The partnership arrives after months of groundwork on both sides. Paga Labs has been operational for roughly 18 months and will lead the Sui collaboration. On Sui's side, the network has been building Nigeria-specific infrastructure since at least 2025. In February 2025, Sui partnered with LINQ to establish crypto-to-fiat conversion rails specifically for Nigerian users, laying groundwork for the on- and off-ramp capabilities now included in the Paga deal. SuiHub Lagos opened in July 2025 as Sui's fourth global physical hub, following earlier hubs in Dubai, Vietnam, and Athens, hosting developer workshops, developer office hours, and demo days with programming that extends to Ghana and Kenya. Adeniyi Abiodun, a Nigerian-born co-founder of Mysten Labs (the company behind Sui, founded by former Meta engineers who worked on the Diem blockchain project), separately launched a $1.3 million fund to train Nigerian students as blockchain software developers. Sui also processed $412 billion in stablecoin transfer volume between August and September 2025 alone, a figure that reflects the network's capacity ahead of USDsui's launch. Total value locked on Sui peaked near $2 billion in October 2025 before pulling back to around $600 million in early 2026, the latter figure according to DeFiLlama data.
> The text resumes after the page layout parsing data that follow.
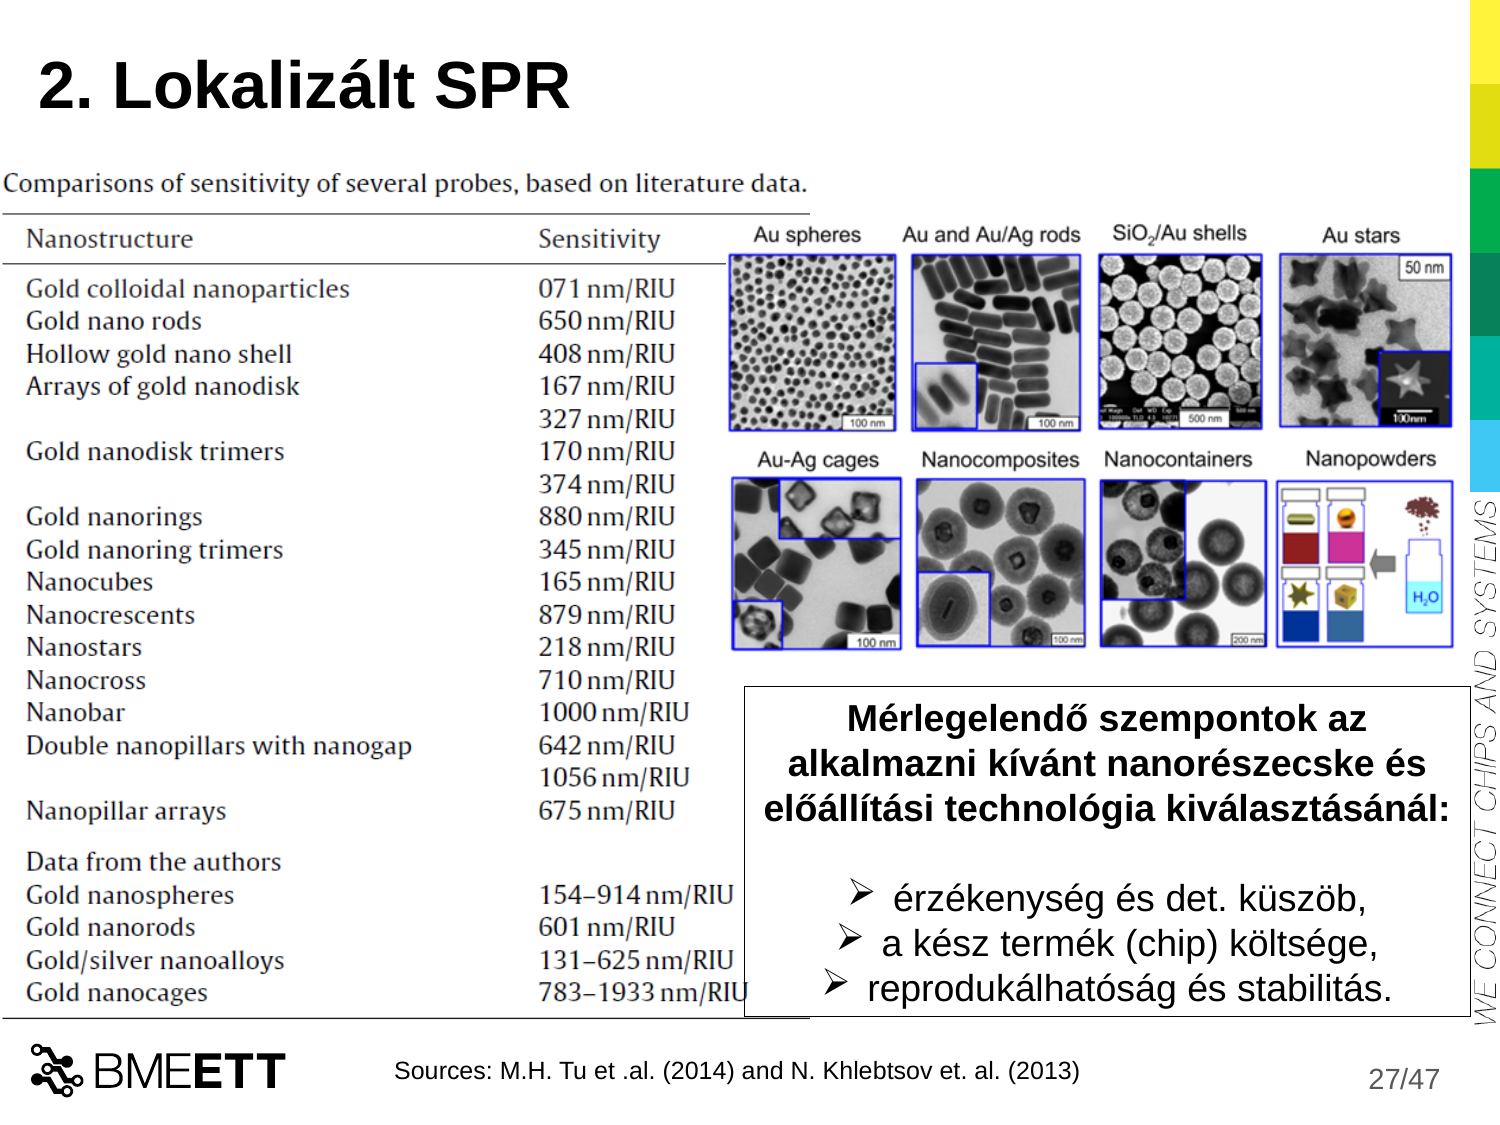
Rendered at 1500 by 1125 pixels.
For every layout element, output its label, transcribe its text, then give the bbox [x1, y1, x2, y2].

slide_number 27 [1204, 1047, 1416, 1108]
text_box Sources: M.H. Tu et .al. (2014) and N. Khlebtsov et. al. (2013) [312, 1046, 1164, 1092]
title 2. Lokalizált SPR [23, 0, 1374, 177]
picture [1470, 0, 1500, 1032]
text_box Mérlegelendő szempontok az alkalmazni kívánt nanorészecske és előállítási technológia kiválasztásánál: érzékenység és det. küszöb, a kész termék (chip) költsége, reprodukálhatóság és stabilitás. [813, 686, 1471, 1017]
picture [0, 166, 1459, 1026]
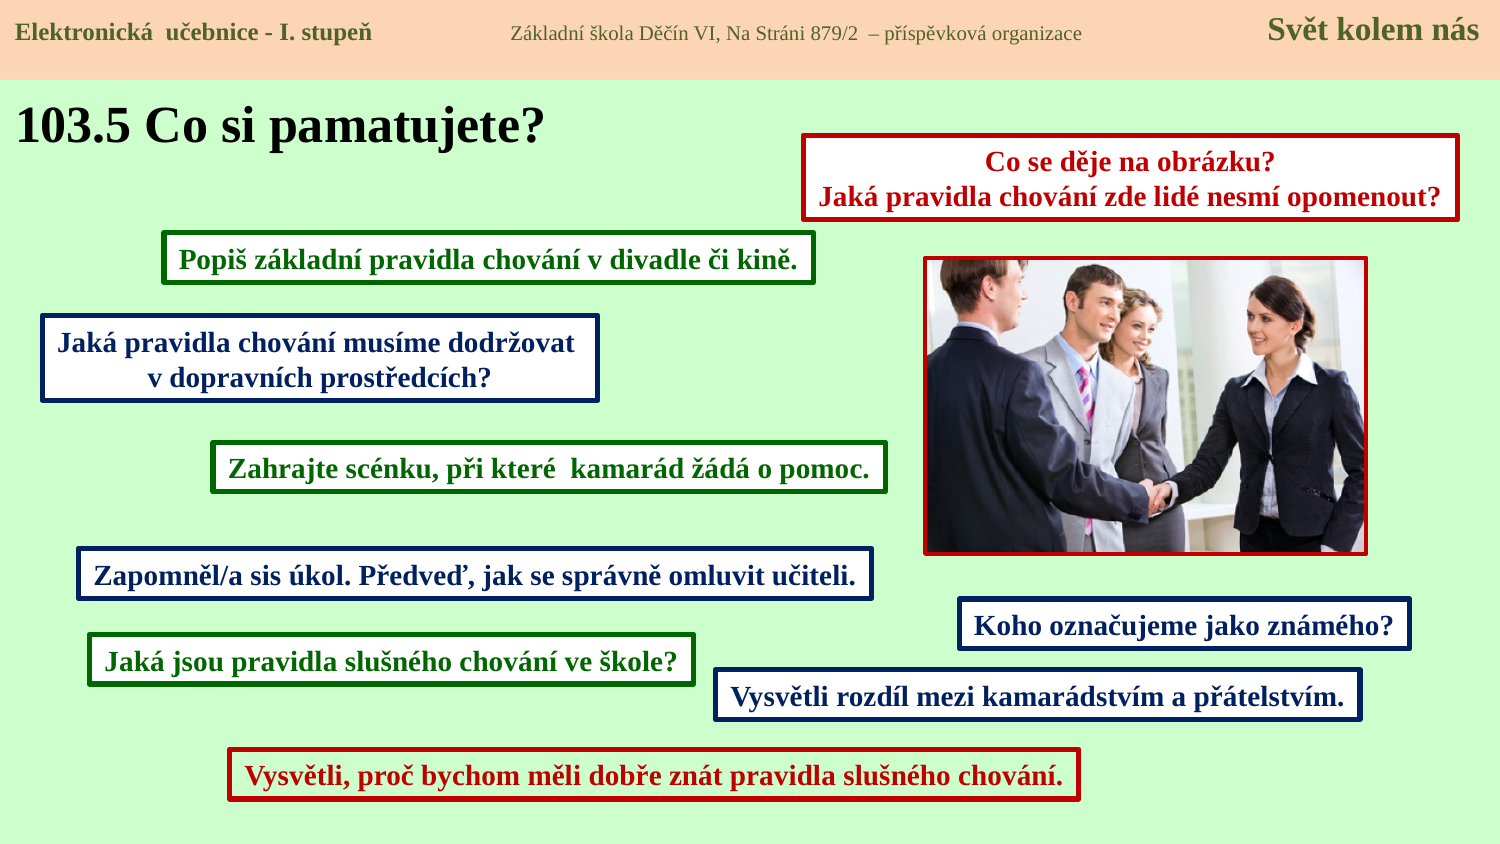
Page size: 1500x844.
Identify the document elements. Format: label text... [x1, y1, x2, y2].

text_box Vysvětli rozdíl mezi kamarádstvím a přátelstvím. [715, 669, 1360, 720]
text_box Co se děje na obrázku? Jaká pravidla chování zde lidé nesmí opomenout? [803, 135, 1458, 220]
text_box Elektronická učebnice - I. stupeň Základní škola Děčín VI, Na Stráni 879/2 – příspěvková organizace Svět kolem nás [0, 0, 1500, 80]
picture [926, 259, 1365, 553]
title 103.5 Co si pamatujete? [0, 80, 569, 200]
text_box Zapomněl/a sis úkol. Předveď, jak se správně omluvit učiteli. [78, 548, 872, 599]
text_box Koho označujeme jako známého? [959, 598, 1410, 649]
text_box Jaká pravidla chování musíme dodržovat v dopravních prostředcích? [42, 315, 598, 401]
text_box Zahrajte scénku, při které kamarád žádá o pomoc. [213, 442, 886, 492]
text_box Popiš základní pravidla chování v divadle či kině. [163, 232, 814, 283]
text_box Vysvětli, proč bychom měli dobře znát pravidla slušného chování. [229, 749, 1079, 800]
text_box Jaká jsou pravidla slušného chování ve škole? [89, 634, 694, 685]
The deal also includes tokenised real-world assets: real estate, bonds, and solar projects are listed as target verticals. This is the most speculative element of the announcement. Nigeria and Sub-Saharan Africa more broadly have large, illiquid asset markets and significant infrastructure financing gaps. Tokenised solar project bonds accessible through a mobile app would represent a genuinely new capital formation pathway for retail investors in the region. Those investors should note that Nigeria's Tax Administration Act 2025 introduced a 10% capital gains tax on digital asset disposals, a material cost to factor into any stablecoin or RWA strategy. The broader regulatory approval process for tokenised securities is still being defined under the Investments and Securities Act 2025, which formally recognised digital assets as securities for the first time. No timeline or specific product has been confirmed for this component. Verse Press sought comment from Paga Labs and the Sui Foundation on which RWA verticals will launch first and under which regulatory framework; no response was received before publication.
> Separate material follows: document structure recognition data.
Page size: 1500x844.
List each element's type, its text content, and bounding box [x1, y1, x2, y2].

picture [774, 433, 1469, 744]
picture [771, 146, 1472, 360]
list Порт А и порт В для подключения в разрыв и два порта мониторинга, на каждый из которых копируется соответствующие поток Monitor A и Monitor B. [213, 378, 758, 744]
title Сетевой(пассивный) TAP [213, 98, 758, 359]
The regulatory backdrop has otherwise shifted meaningfully in Paga's favour. Nigeria's central bank reversed its 2021 ban on banks providing services to crypto companies in 2023, and as of March 31, 2026, both Paga and Flutterwave were admitted to the CBN's Virtual Asset Service Provider supervisory pilot programme. Paga's move also fits a broader pattern among African fintech incumbents. Flutterwave, Africa's largest payments firm by valuation at $3.1 billion, selected Polygon as its blockchain layer for cross-border stablecoin payments in October 2025 and launched stablecoin wallets for merchants in January 2026, targeting more than 30 African countries. Nigeria ranks sixth globally in crypto adoption according to Chainalysis data cited by Ripple Insights, and Sub-Saharan Africa received more than $205 billion in on-chain value in the 12 months to June 2025, a 52% increase year-on-year.
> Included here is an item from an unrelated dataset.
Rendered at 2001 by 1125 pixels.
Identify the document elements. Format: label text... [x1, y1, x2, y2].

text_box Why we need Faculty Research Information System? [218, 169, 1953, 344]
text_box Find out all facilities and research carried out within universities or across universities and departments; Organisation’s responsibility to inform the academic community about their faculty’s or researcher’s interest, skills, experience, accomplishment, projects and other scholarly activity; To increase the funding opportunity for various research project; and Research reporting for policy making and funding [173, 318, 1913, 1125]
Whether Paga can convert its agent network reach into meaningful stablecoin and RWA adoption will determine how significant this partnership becomes. The markets most likely watching closely are Ghana, Kenya, and Ethiopia, where regulators and fintech operators will draw early lessons from how the CBN pilot programme handles both Paga and Flutterwave before accelerating their own integrations.